Problem to work on:
Reproduce every line of the records below, substituting "vernacular name" for each occurrence of "common name" and leaving everything else unchanged.

****

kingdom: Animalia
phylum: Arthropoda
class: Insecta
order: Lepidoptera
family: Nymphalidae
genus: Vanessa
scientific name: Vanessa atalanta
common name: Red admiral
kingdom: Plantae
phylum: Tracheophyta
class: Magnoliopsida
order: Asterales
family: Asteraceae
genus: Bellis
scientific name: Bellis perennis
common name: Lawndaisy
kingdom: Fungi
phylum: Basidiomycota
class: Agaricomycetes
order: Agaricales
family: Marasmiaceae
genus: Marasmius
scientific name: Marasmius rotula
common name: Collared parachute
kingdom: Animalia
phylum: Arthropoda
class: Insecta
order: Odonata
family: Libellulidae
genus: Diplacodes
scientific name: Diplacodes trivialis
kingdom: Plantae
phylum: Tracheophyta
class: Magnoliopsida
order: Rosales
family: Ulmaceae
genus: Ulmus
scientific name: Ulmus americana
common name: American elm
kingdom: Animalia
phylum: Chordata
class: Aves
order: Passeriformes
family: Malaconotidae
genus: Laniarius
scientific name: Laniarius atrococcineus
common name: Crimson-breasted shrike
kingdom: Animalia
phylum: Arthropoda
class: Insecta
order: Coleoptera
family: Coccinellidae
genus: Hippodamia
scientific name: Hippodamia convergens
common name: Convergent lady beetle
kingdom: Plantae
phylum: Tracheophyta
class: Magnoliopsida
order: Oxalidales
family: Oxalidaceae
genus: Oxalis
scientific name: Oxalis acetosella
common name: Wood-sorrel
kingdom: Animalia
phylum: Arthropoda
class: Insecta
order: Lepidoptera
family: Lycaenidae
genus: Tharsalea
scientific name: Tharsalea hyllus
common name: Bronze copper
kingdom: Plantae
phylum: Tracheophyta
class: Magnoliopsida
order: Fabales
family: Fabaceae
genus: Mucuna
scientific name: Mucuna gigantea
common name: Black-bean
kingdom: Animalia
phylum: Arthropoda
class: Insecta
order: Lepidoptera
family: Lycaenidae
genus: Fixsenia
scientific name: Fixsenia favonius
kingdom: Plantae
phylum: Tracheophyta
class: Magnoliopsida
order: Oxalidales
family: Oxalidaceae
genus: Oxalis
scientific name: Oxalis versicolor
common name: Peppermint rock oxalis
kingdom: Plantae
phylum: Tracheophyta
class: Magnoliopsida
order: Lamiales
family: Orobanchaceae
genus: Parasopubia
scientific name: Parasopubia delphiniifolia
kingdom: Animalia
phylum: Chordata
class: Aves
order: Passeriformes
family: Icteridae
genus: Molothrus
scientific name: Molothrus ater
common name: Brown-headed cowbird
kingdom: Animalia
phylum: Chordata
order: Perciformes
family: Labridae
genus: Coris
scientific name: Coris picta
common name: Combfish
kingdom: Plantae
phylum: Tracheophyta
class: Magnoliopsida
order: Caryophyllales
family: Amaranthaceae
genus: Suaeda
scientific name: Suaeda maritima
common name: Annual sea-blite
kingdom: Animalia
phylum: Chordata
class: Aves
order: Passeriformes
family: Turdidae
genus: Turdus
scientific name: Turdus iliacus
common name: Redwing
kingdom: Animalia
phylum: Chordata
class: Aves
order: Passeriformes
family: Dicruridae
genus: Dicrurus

****

Answer to the problem:
kingdom: Animalia
phylum: Arthropoda
class: Insecta
order: Lepidoptera
family: Nymphalidae
genus: Vanessa
scientific name: Vanessa atalanta
vernacular name: Red admiral
kingdom: Plantae
phylum: Tracheophyta
class: Magnoliopsida
order: Asterales
family: Asteraceae
genus: Bellis
scientific name: Bellis perennis
vernacular name: Lawndaisy
kingdom: Fungi
phylum: Basidiomycota
class: Agaricomycetes
order: Agaricales
family: Marasmiaceae
genus: Marasmius
scientific name: Marasmius rotula
vernacular name: Collared parachute
kingdom: Animalia
phylum: Arthropoda
class: Insecta
order: Odonata
family: Libellulidae
genus: Diplacodes
scientific name: Diplacodes trivialis
kingdom: Plantae
phylum: Tracheophyta
class: Magnoliopsida
order: Rosales
family: Ulmaceae
genus: Ulmus
scientific name: Ulmus americana
vernacular name: American elm
kingdom: Animalia
phylum: Chordata
class: Aves
order: Passeriformes
family: Malaconotidae
genus: Laniarius
scientific name: Laniarius atrococcineus
vernacular name: Crimson-breasted shrike
kingdom: Animalia
phylum: Arthropoda
class: Insecta
order: Coleoptera
family: Coccinellidae
genus: Hippodamia
scientific name: Hippodamia convergens
vernacular name: Convergent lady beetle
kingdom: Plantae
phylum: Tracheophyta
class: Magnoliopsida
order: Oxalidales
family: Oxalidaceae
genus: Oxalis
scientific name: Oxalis acetosella
vernacular name: Wood-sorrel
kingdom: Animalia
phylum: Arthropoda
class: Insecta
order: Lepidoptera
family: Lycaenidae
genus: Tharsalea
scientific name: Tharsalea hyllus
vernacular name: Bronze copper
kingdom: Plantae
phylum: Tracheophyta
class: Magnoliopsida
order: Fabales
family: Fabaceae
genus: Mucuna
scientific name: Mucuna gigantea
vernacular name: Black-bean
kingdom: Animalia
phylum: Arthropoda
class: Insecta
order: Lepidoptera
family: Lycaenidae
genus: Fixsenia
scientific name: Fixsenia favonius
kingdom: Plantae
phylum: Tracheophyta
class: Magnoliopsida
order: Oxalidales
family: Oxalidaceae
genus: Oxalis
scientific name: Oxalis versicolor
vernacular name: Peppermint rock oxalis
kingdom: Plantae
phylum: Tracheophyta
class: Magnoliopsida
order: Lamiales
family: Orobanchaceae
genus: Parasopubia
scientific name: Parasopubia delphiniifolia
kingdom: Animalia
phylum: Chordata
class: Aves
order: Passeriformes
family: Icteridae
genus: Molothrus
scientific name: Molothrus ater
vernacular name: Brown-headed cowbird
kingdom: Animalia
phylum: Chordata
order: Perciformes
family: Labridae
genus: Coris
scientific name: Coris picta
vernacular name: Combfish
kingdom: Plantae
phylum: Tracheophyta
class: Magnoliopsida
order: Caryophyllales
family: Amaranthaceae
genus: Suaeda
scientific name: Suaeda maritima
vernacular name: Annual sea-blite
kingdom: Animalia
phylum: Chordata
class: Aves
order: Passeriformes
family: Turdidae
genus: Turdus
scientific name: Turdus iliacus
vernacular name: Redwing
kingdom: Animalia
phylum: Chordata
class: Aves
order: Passeriformes
family: Dicruridae
genus: Dicrurus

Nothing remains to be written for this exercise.